About HomeStreet, Inc.
HomeStreet, Inc. of Seattle, Wash. is the bank holding company for HomeStreet Bank, a state-chartered, federally insured savings bank with a strong focus on single-family mortgage originations. HomeStreet Bank offers consumer and business banking and lending products and services through 30 offices in Washington, Oregon and Hawaii. Additional information on HomeStreet Bank can be found at www.homestreet.com.

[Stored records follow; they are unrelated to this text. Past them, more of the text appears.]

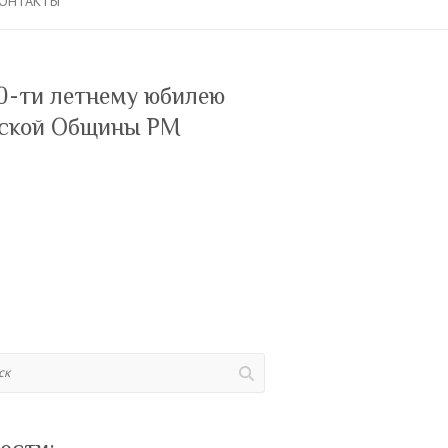
ОНТАКТЫ
0-ти летнему юбилею
ской Общины РМ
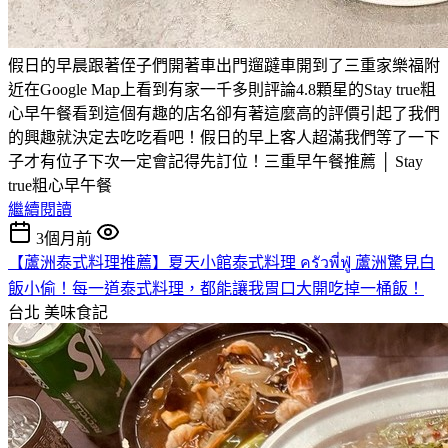
假日的早晨跟著侄子們開著車出門遛躂車開到了三重家樂福附
近在Google Map上看到有家一千多則評論4.8顆星的Stay true粗
心早午餐看到這個有趣的店名卻有著這麼高的評價引起了我們
的興趣就決定去吃吃看吧！假日的早上客人超滿我們等了一下
子才有位子下次一定會記得先訂位！三重早午餐推薦 │ Stay
true粗心早午餐
繼續閱讀
3個月前
【蘆洲泰式料理推薦】夏天小館泰式料理 ครัวพี่ฟู่ 蘆洲驚見白
飯小偷！每一道泰式料理，都能讓我胃口大開吃掉一桶飯！
台北
美味食記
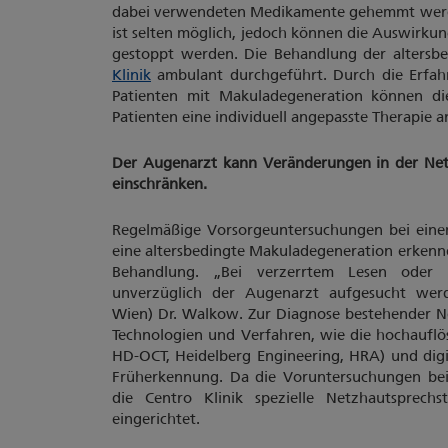
dabei verwendeten Medikamente gehemmt werde
ist selten möglich, jedoch können die Auswirku
gestoppt werden. Die Behandlung der altersb
Klinik
ambulant durchgeführt. Durch die Erfahr
Patienten mit Makuladegeneration können die
Patienten eine individuell angepasste Therapie a
Der Augenarzt kann Veränderungen in der Net
einschränken.
Regelmäßige Vorsorgeuntersuchungen bei einem
eine altersbedingte Makuladegeneration erkenn
Behandlung. „Bei verzerrtem Lesen oder p
unverzüglich der Augenarzt aufgesucht werde
Wien) Dr. Walkow. Zur Diagnose bestehender N
Technologien und Verfahren, wie die hochauflö
HD-OCT, Heidelberg Engineering, HRA) und digi
Früherkennung. Da die Voruntersuchungen bei
die Centro Klinik spezielle Netzhautsprech
eingerichtet.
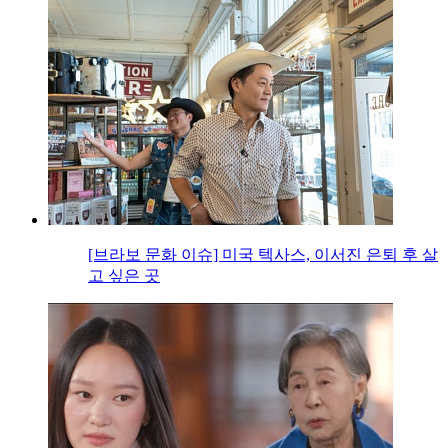
[브라보 문화 이슈] 미국 텍사스, 이서진 은퇴 후 살
고 싶은 곳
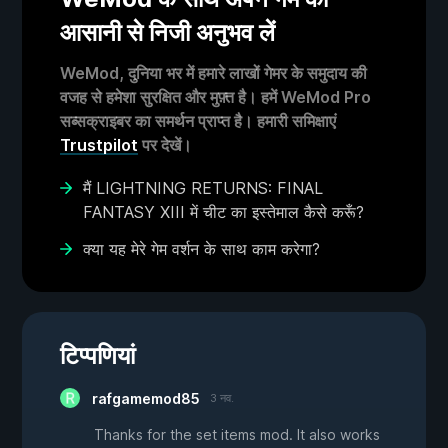
आसानी से निजी अनुभव लें
WeMod, दुनिया भर में हमारे लाखों गेमर के समुदाय की
वजह से हमेशा सुरक्षित और मुफ़्त है। हमें WeMod Pro
सब्सक्राइबर का समर्थन प्राप्त है। हमारी समिक्षाएं
Trustpilot
पर देखें।
मैं LIGHTNING RETURNS: FINAL
FANTASY XIII में चीट का इस्तेमाल कैसे करूँ?
क्या यह मेरे गेम वर्शन के साथ काम करेगा?
टिप्पणियां
rafgamemod85
3 नव.
Thanks for the set items mod. It also works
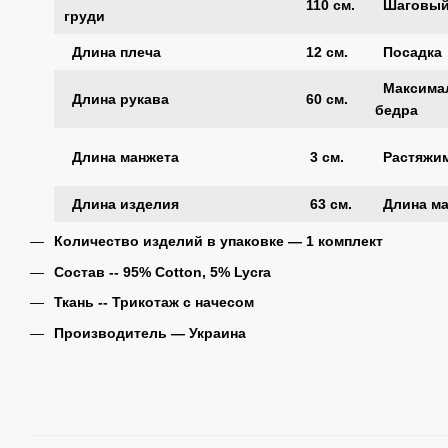
110 см.
Шаговый
груди
Длина плеча
12 см.
Посадка
Максимал
Длина рукава
60 см.
бедра
Длина манжета
3 см.
Растяжим
Длина изделия
63 см.
Длина ма
Количество изделий в упаковке ― 1 комплект
Состав -- 95% Cotton, 5% Lycra
Ткань -- Трикотаж с начесом
Производитель ― Украина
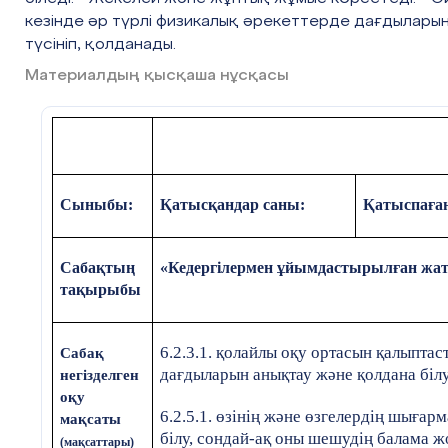
кезінде әр түрлі физикалық әрекеттерде дағдылары
түсініп, қолданады.
Материалдың қысқаша нұсқасы
Сыныбы:
Қатысқандар саны:
Қатыспаған
Сабақтың
«Кедергілермен ұйымдастырылған жат
тақырыбы
6.2.3.1. қолайлы оқу ортасын қалыптас
Сабақ
дағдыларын анықтау және қолдана білу
негізделген
оқу
6.2.5.1. өзінің және өзгелердің шығар
мақсаты
білу, сондай-ақ оны шешудің балама 
(мақсаттары)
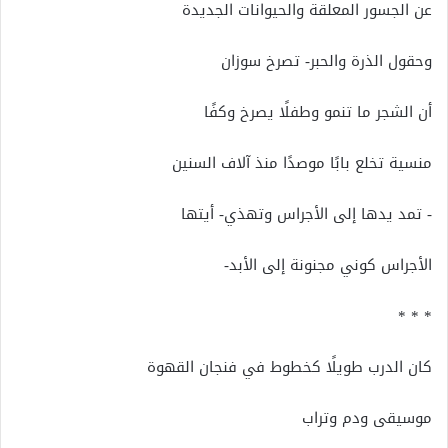
عن الجسور المعلقة والحيوانات الجديدة
وحقول الذرة والحبر- تصرخ سوزان
أن الشجر ما تنمو وطفلًا يصرخ وكفًا
منسية تخلع بابًا موصدًا منذ آلاف السنين
- تمد يدها إلى الأجراس وتهذي- أيتها
الأجراس كوني مجنونة إلى الأبد-
* * *
كان الدرب طويلًا كخطوط في فنجان القهوة
موسيقى ودم وتراب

Forward-Looking Statements
Forward-looking statements in this press release, including those statements relating to the tender offers, such as the scheduled expiration date, the completion of financing and the repurchase of the trust preferred securities, are based on current expectations. These statements are not guarantees of future events or results. Future events and results involve some risks, uncertainties and assumptions that are difficult to predict. Actual events and results could vary materially from the description contained herein due to many factors, including, but not limited to, changes in the market and price for HomeStreet’s securities; changes in HomeStreet’s business and financial condition; changes in the debt and equity markets in general; and the occurrence of events specified in the offer to purchase that would trigger a condition permitting termination or amendment of the tender offers. HomeStreet disclaims and does not undertake any obligation to update or revise any forward-looking statement in this press release, except as required by applicable law or regulation.
Tender Offer Statement
This press release is for informational purposes only and is neither an offer to buy nor the solicitation of an offer to sell, any securities. The full details of the tender offers, including complete instructions on how to tender the trust preferred securities, are included in the offer to purchase and consent solicitation statement, the letter of transmittal and related materials, which have been distributed to holders of HomeStreet’s trust preferred securities. Holders of trust preferred securities should read carefully the offer to purchase and consent solicitation statement, the letter of transmittal and other related materials because they contain important information. Holders of trust preferred securities may obtain free copies of the offer to purchase and consent solicitation statement, the letter of transmittal and other related materials, free of charge, from Hexagon Securities LLC, the dealer manager, information agent and solicitation agent for the tender offers.